Companies are testing different methods for cracking the problem of the last 50 feet.

Google Project Wing’s drone used a tether to lower a package of dog treats to a customer in Australia’s outback, a backdrop almost comically devoid of obstacles. In the same vein, a video from Flirtey showed a drone using a wire tether to drop medical supplies to a remote clinic in Wise, Va., last summer, marking the first government-sanctioned drone delivery in the United States.

Only Amazon Prime Air’s drone showed a suburban landing.

The Federal Aviation Administration has banned commercial delivery drones while it hashes out the rules for their operation.

In Amazon’s latest video, a homeowner placed a special mat on the grass as a landing target. The drone was shown making an uneventful flight from the warehouse. Meanwhile, the homeowner was prompted to make sure her yard was clear for delivery. The drone then safely landed on the mat, dropping off a box of soccer cleats and flying away.

It looked like magic.

Matthew Waite was among the millions who watched the clip. He runs the Drone Journalism Lab at the University of Nebraska-Lincoln. And he has an acute interest in drone technology and the FAA’s regulations, which grounded his lab’s drones in 2013. He expects that one issue for delivery drones will be air rights. Homeowners are generally assumed to own the airspace above their properties. So can an Amazon drone fly low over your neighbor’s backyard to get to your house?
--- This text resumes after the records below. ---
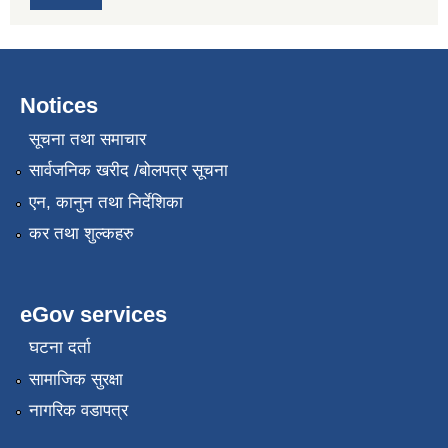
Notices
सूचना तथा समाचार
सार्वजनिक खरीद /बोलपत्र सूचना
एन, कानुन तथा निर्देशिका
कर तथा शुल्कहरु
eGov services
घटना दर्ता
सामाजिक सुरक्षा
नागरिक वडापत्र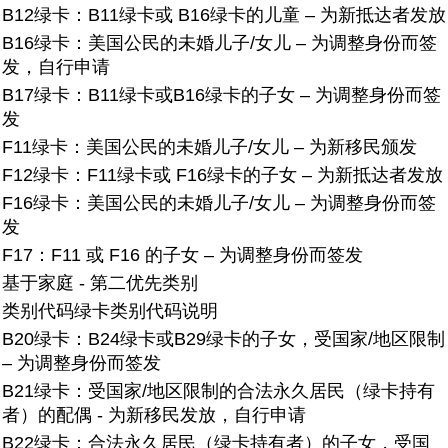
B12绿卡：B11绿卡或 B16绿卡的儿童 – 为新抵达者发放
B16绿卡：美国公民的未婚儿子/女儿 – 为调整身份而签
发，自行申请
B17绿卡：B11绿卡或B16绿卡的子女 – 为调整身份而签
发
F11绿卡：美国公民的未婚儿子/女儿 – 为新移民颁发
F12绿卡：F11绿卡或 F16绿卡的子女 – 为新抵达者发放
F16绿卡：美国公民的未婚儿子/女儿 – 为调整身份而签
发
F17：F11 或 F16 的子女 – 为调整身份而签发
基于家庭 - 第二优先类别
类别代码
绿卡类别代码说明
B20绿卡：
B24绿卡或B29绿卡的子女，受国家/地区限制
– 为调整身份而签发
B21绿卡：
受国家/地区限制的合法永久居民（绿卡持有
者）的配偶 - 为新移民发放，自行申请
B22绿卡：
合法永久居民（绿卡持有者）的子女，受国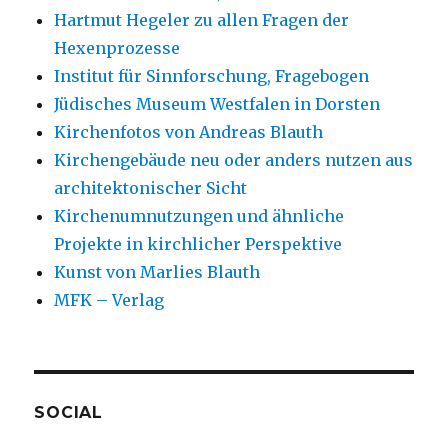
Hartmut Hegeler zu allen Fragen der
Hexenprozesse
Institut für Sinnforschung, Fragebogen
Jüdisches Museum Westfalen in Dorsten
Kirchenfotos von Andreas Blauth
Kirchengebäude neu oder anders nutzen aus
architektonischer Sicht
Kirchenumnutzungen und ähnliche
Projekte in kirchlicher Perspektive
Kunst von Marlies Blauth
MFK – Verlag
SOCIAL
It remains unclear, Waite said.

Watching the video, he was caught by the homeowner signing off that her yard was clear. “I want to see the terms of service on that,” Waite said.

He imagined the legalese precluded holding Amazon accountable for an accident or mishap. But, Waite said, any number of things could go wrong, from curious children to nosy neighbors. And what if you have a dog?

“You know darn well a dog is not going to leave that thing alone,” he said. “Amazon is going to lose a drone or a dog is going to lose a snout.”